Innovation usually counters change and nothing happens in a vacuum unless you are the only provider in town. What’s next could rival the change from cost-based insurance to Federal DRG’s in the early 1980’s.
The Affordable Care Act has been in place long enough to prove what works well and what needs to be strengthened. Giving consumers a plan based on “one size fits all” has driven up costs and is a fundamental flaw.
It has made affordable health care virtually out-of-reach for many, including self-employed individuals and small business employers. The ACA also provided subsidies to make individual coverage affordable for those who do not have employer insurance.
Many of these people are younger adults who generally do not need comprehensive health care coverage as older adults do, but the ACA forces them to take it.
ACA exchange plans vary from state to state, and many states only offer one or a few insurance plans. Fixing this means recognizing the ACA failed to deliver on its pledge to lower health care costs and allow consumers to “keep their doctor”.
The ACA subsidies were sent to the insurance companies with the expectation they would be applied to individual policies, but this was not done uniformly. Also, the subsidies grew each year and widespread fraud occurred.
Payment of any subsidy should go directly to the individual with the proviso he would use it to open a Health Savings Account. This would eliminate fraud and give the individual more control of his own health care.
No, this is not an attempt to re-litigate SCOTUS’ decision that the ACA is a tax even though the Solicitor General argued that the ACA was not a tax. No, unless the ACA is repealed, every adult must have some insurance via his employer or one of the exchanges.
Will an ACA reset include a wellness component consistent with a free market model? Will we have a marketplace of many different plans designed to meet differing needs of each demographic?
Removing restrictions on state exchanges and opening the exchanges across state lines is a must. This will stimulate more competition and create innovation.

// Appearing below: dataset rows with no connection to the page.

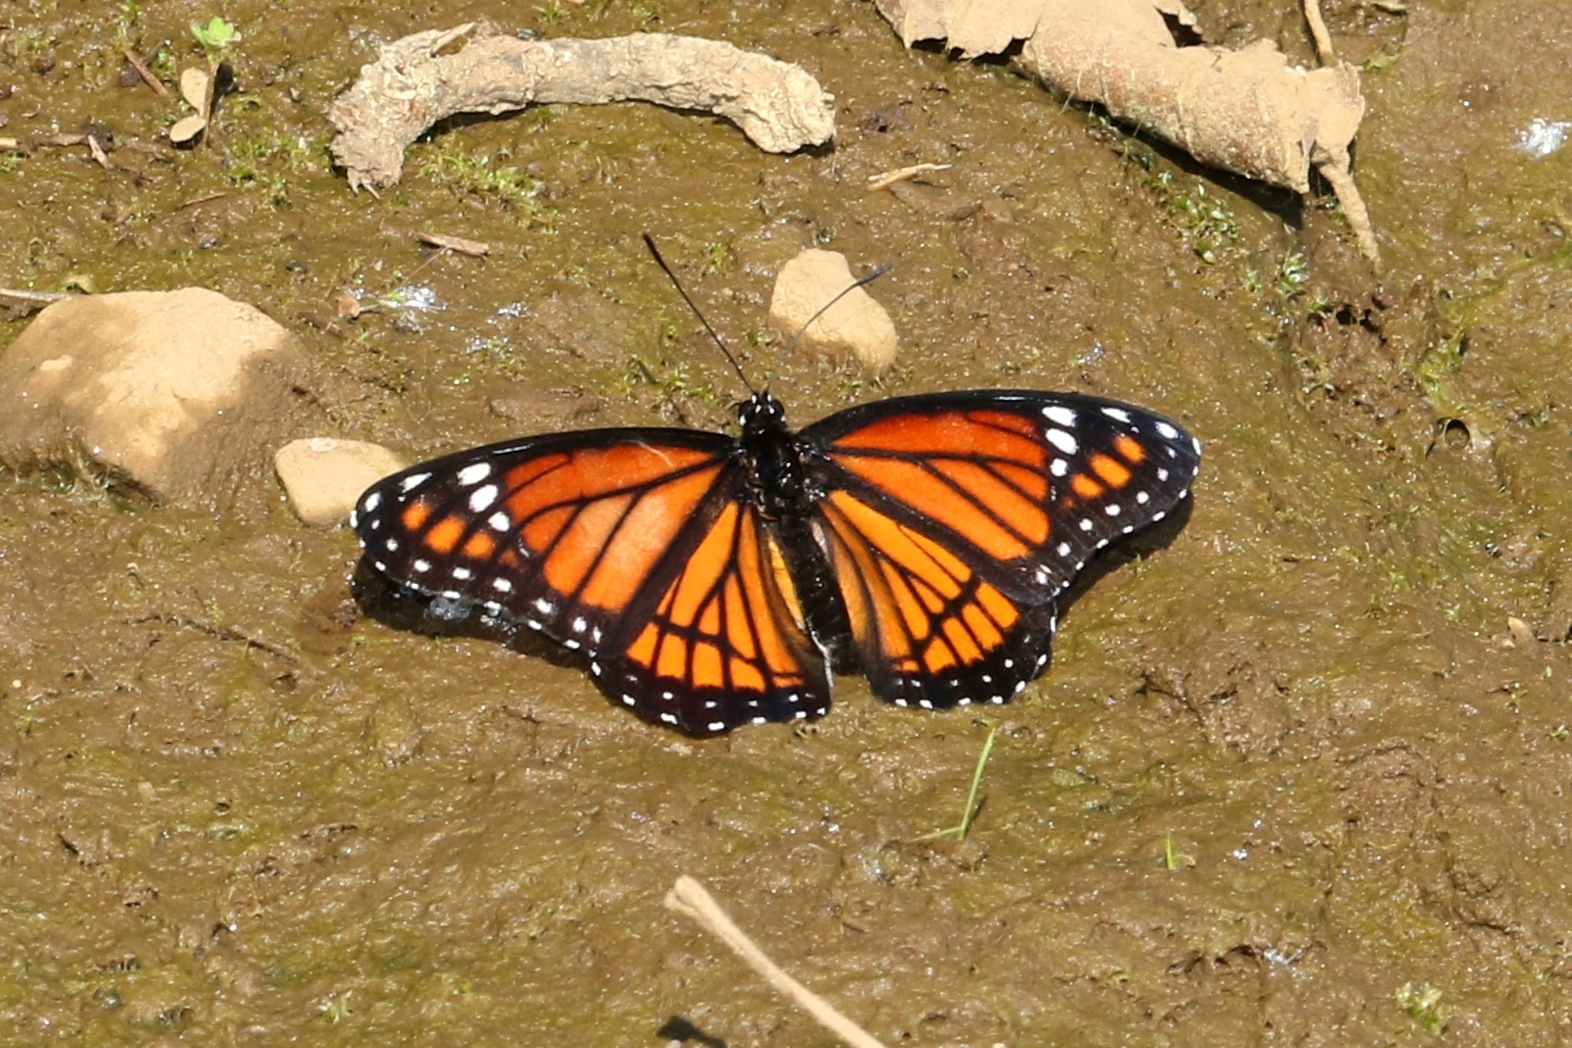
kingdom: Animalia
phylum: Arthropoda
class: Insecta
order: Lepidoptera
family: Nymphalidae
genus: Limenitis
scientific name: Limenitis archippus
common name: Viceroy
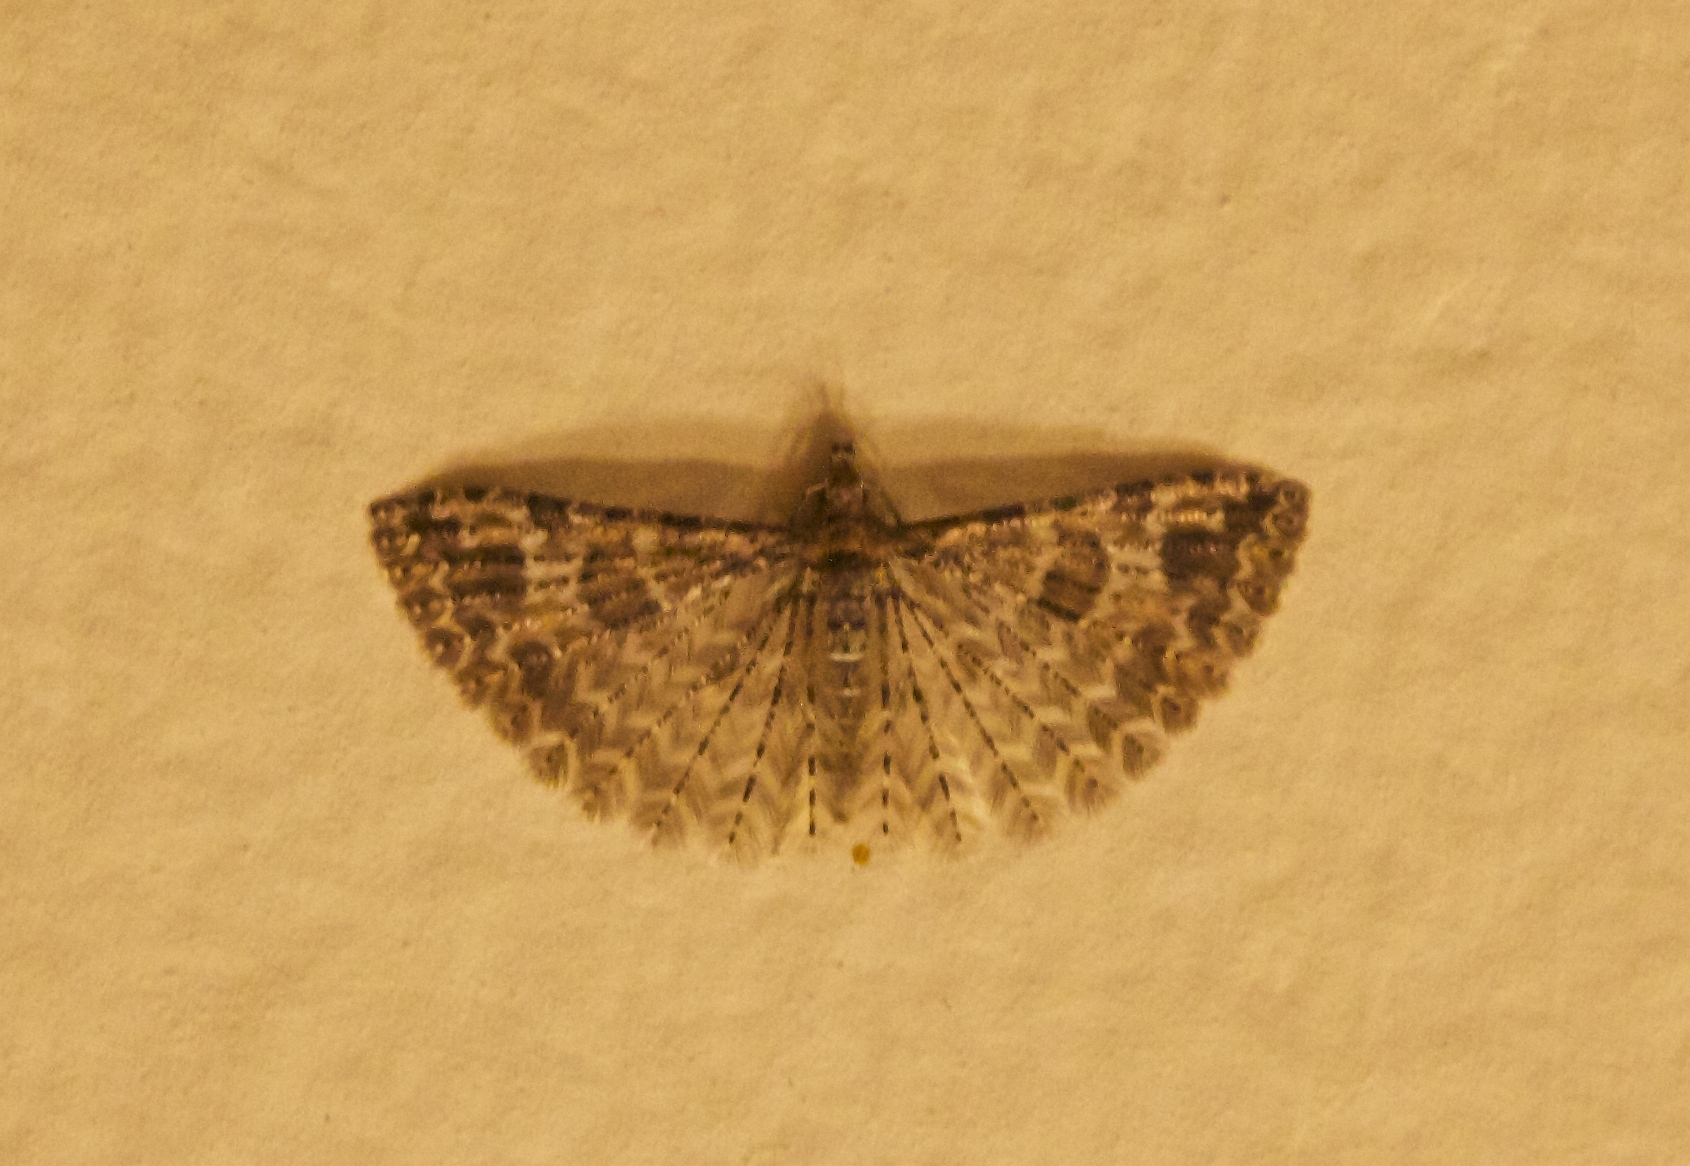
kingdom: Animalia
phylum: Arthropoda
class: Insecta
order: Lepidoptera
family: Alucitidae
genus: Alucita
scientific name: Alucita montana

All options should be on the table provided they satisfy four absolutes:
1) Changes to the ACA should include free market solutions that give the consumer more choice for insurance at a lower cost
2) Hospital providers must get paid for treating illness and disease
3) The ACA modifications should reward hospital providers who cure and prevent disease
4) The ACA modifications should incentivize and reward consumer wellness
Sharing risk with select third party payers is one way to earn more reimbursement and improve patient outcomes, but this primarily manages disease more effectively rather than curing or preventing it.
You have the data – so do the payers. We know there are health differences among age demographics and within each age demographic. Also, we know all of us are unique and do not age the same way.
Researchers have isolated the aging molecule and tested it in rats. Anti-aging integrative MDs have discovered protocols and specific foods that extend telomeres, our DNA strands.
Biological age testing is now a reality, plus there is a renewed interest in physical, medical, and spiritual wellness.
Is it a good idea to measure wellness individually and adjust insurance premiums?
This is an underwriting function, but it also is an important step towards preventing disease, something former CEO Michael Dowling calls “Upstream Medicine”.
Are we ready for this kind of change?
Whether the near future involves a tweaking of the ACA or a data-driven, free market solution with many plans and a wellness component, we can do better than the original ACA model.